(Text for analysis):
════════════════════

>/posts/KPMG2024 Mobile App Reverse $
Estimated reading time: 38 minutes
Mobile App
Category: Reverse
Difficulty: Medium
Author: KPMG
Tags: reverse, mobile, XOR
Can you find the hidden flags in the mobile app?
Handout files
First Part
Well, since the description was rather brief, we can't learn much from it.
Therefore, it's a good practice to start examining the application by running the command:
strings program.ext
in Linux to see what ASCII strings are stored in the application. On Windows, there are desktop applications for performing a similar search. I used the Binary Ninja application. The result is shown in the screenshot below:
A flag!?
Heh, here’s our first flag, even before running the application, but its text says this is just the beginning:
KPMG{Level_1_fl@g_ther3_r_moor_to_find!}
So, time to run the application
To do this, I used the Blue Stacks application, into which I imported the app.
After launching, the application doesn’t offer much. Inside, there is a simple text input that returns information on whether the entered flag is correct or not. Before returning to Windows, it's a good idea to check the functionality of the form itself.
Decompilation
The next step is to use a decompiler to read the application's code. I used JD Gui. In the program, I searched for the string "Error" to locate the function handling the form.
If you'd like to study the code of this function, I’ve posted it below:
package com.example.hckademy;
import android.os.Bundle;
import android.util.Log;
import android.view.View;
import android.widget.EditText;
import android.widget.Toast;
import d.e;
import java.security.MessageDigest;
import java.security.NoSuchAlgorithmException;
import java.util.Objects;
import java.util.function.IntFunction;
import java.util.stream.Collectors;
import java.util.stream.IntStream;
import x0.a;
public class MainActivity extends e {
public static final int o = 0;
static {
System.loadLibrary("c.");
}
public native boolean check2(String paramString, byte[] paramArrayOfbyte);
public void onCheck(View paramView) {
String str1 = ((EditText)findViewById(2131230909)).getText().toString();
StringBuilder stringBuilder2 = new StringBuilder();
stringBuilder2.append("onCheck: ");
stringBuilder2.append(str1);
Log.d("H@ckademy - MainActivity", stringBuilder2.toString());
byte[] arrayOfByte2 = str1.getBytes();
byte[] arrayOfByte1 = getString(2131689472).getBytes();
for (byte b = 0; b < arrayOfByte2.length; b++)

════════════════════

(Exercise data):

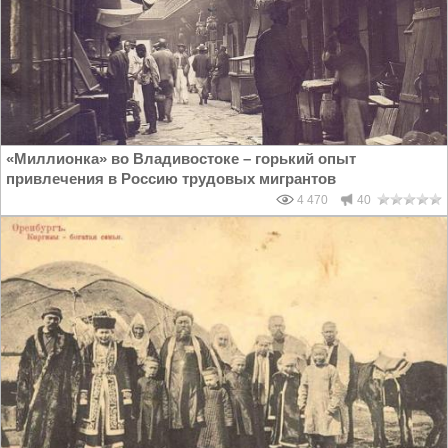
«Миллионка» во Владивостоке – горький опыт
привлечения в Россию трудовых мигрантов
4 470
40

════════════════════

(Work item):
In the mobile app reverse-engineering writeup above, copy the passage from "Heh, here’s our" up to and including "imported the app.", word for word.

(Exercise output):
Heh, here’s our first flag, even before running the application, but its text says this is just the beginning:
KPMG{Level_1_fl@g_ther3_r_moor_to_find!}
So, time to run the application
To do this, I used the Blue Stacks application, into which I imported the app.